In an interview on The Hollywood Reporter’s Awards Chatter podcast, Abrams revealed that, initially, he was afraid of the project and was expecting major criticism from fans of the series. In particular, he expected fans to criticize him for “ripping off” the six previous films.
“I knew that, whatever we did, there would be a group of people that would take issue with any number of things,” Abrams says. “But I knew we weren’t making the movie for any other reason than we believed that it could be something meaningful and special and entertaining and worthy of people’s time.”
While it’s true that the new Star Wars film can be nostalgia-heavy at times, what with the role reprisals of Harrison Ford, Carrie Fisher, and Mark Hamill and plot points that seem VERY familiar, Abrams feels that he did a good job of using that nostalgia to his advantage, making it easier to introduce great new characters like Rey and Finn (played by newcomers Daisy Ridley and John Boyega) to an audience of new and old fans alike.

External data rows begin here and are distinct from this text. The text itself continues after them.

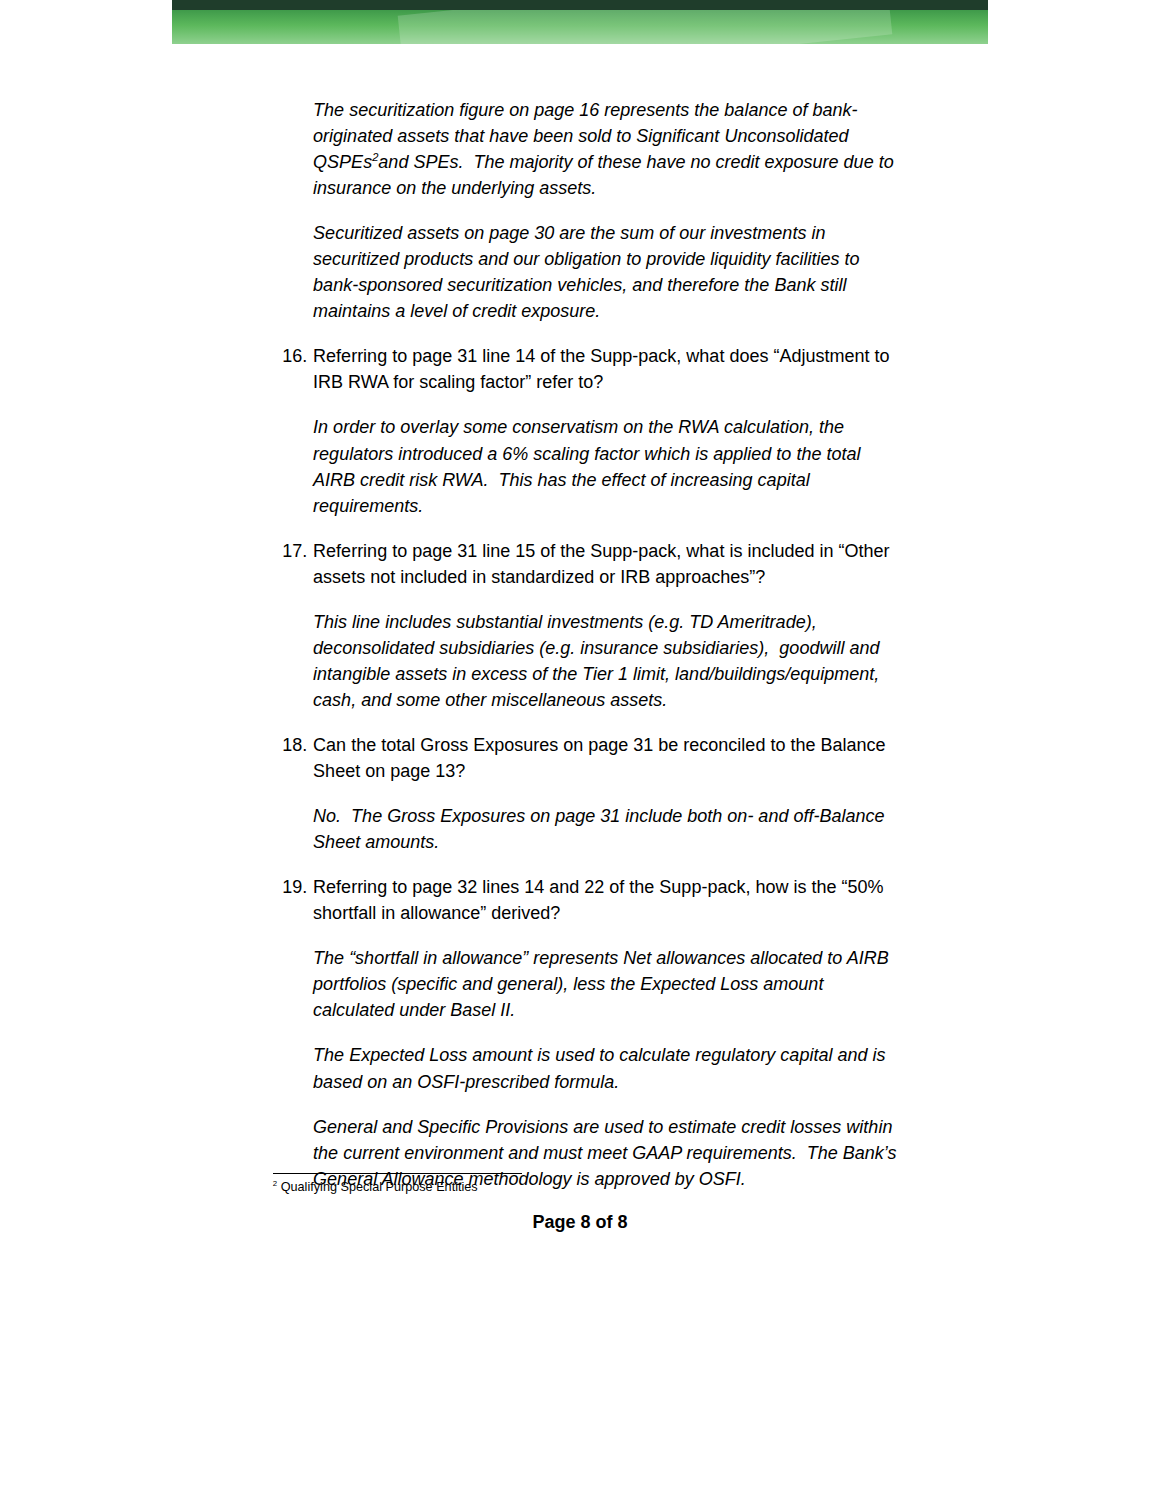The securitization figure on page 16 represents the balance of bank-originated assets that have been sold to Significant Unconsolidated QSPEs2and SPEs. The majority of these have no credit exposure due to insurance on the underlying assets.
Securitized assets on page 30 are the sum of our investments in securitized products and our obligation to provide liquidity facilities to bank-sponsored securitization vehicles, and therefore the Bank still maintains a level of credit exposure.
16.
Referring to page 31 line 14 of the Supp-pack, what does “Adjustment to IRB RWA for scaling factor” refer to?
In order to overlay some conservatism on the RWA calculation, the regulators introduced a 6% scaling factor which is applied to the total AIRB credit risk RWA. This has the effect of increasing capital requirements.
17.
Referring to page 31 line 15 of the Supp-pack, what is included in “Other assets not included in standardized or IRB approaches”?
This line includes substantial investments (e.g. TD Ameritrade), deconsolidated subsidiaries (e.g. insurance subsidiaries), goodwill and intangible assets in excess of the Tier 1 limit, land/buildings/equipment, cash, and some other miscellaneous assets.
18.
Can the total Gross Exposures on page 31 be reconciled to the Balance Sheet on page 13?
No. The Gross Exposures on page 31 include both on- and off-Balance Sheet amounts.
19.
Referring to page 32 lines 14 and 22 of the Supp-pack, how is the “50% shortfall in allowance” derived?
The “shortfall in allowance” represents Net allowances allocated to AIRB portfolios (specific and general), less the Expected Loss amount calculated under Basel II.
The Expected Loss amount is used to calculate regulatory capital and is based on an OSFI-prescribed formula.
General and Specific Provisions are used to estimate credit losses within the current environment and must meet GAAP requirements. The Bank’s General Allowance methodology is approved by OSFI.
2 Qualifying Special Purpose Entities
Page 8 of 8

“What was important for me was introducing brand new characters using relationships that were embracing the history that we know to tell a story that is new, to go backwards to go forwards,” Abrams says.
Still, he thinks the nostalgia factor may fade with the next two installments in the trilogy-of-trilogies, especially since Abrams is handing the writing and directing reins over to Rian Johnson, the creative mind behind cult action thriller, Looper. According to Abrams, he and longtime Star Wars writer Larry Kasdan adjusted parts of Force Awakens to give Johnson the right footing for Episode VIII.
“Larry and I had a bunch of thoughts of where certain things could go and we shared those things with Rian Johnson, who’s directing VIII,” he says. “He had things that he came up with where he asked if it was possible if we could make some adjustments with what we were doing at the end, most of which we did — there were just a couple that didn’t feel right, so he made adjustments — but it was just collaboration.”
Intriguing. The as-yet-untitled sequel to Force Awakens will arrive in theaters in May 2017—we’ll be waiting with bated breath.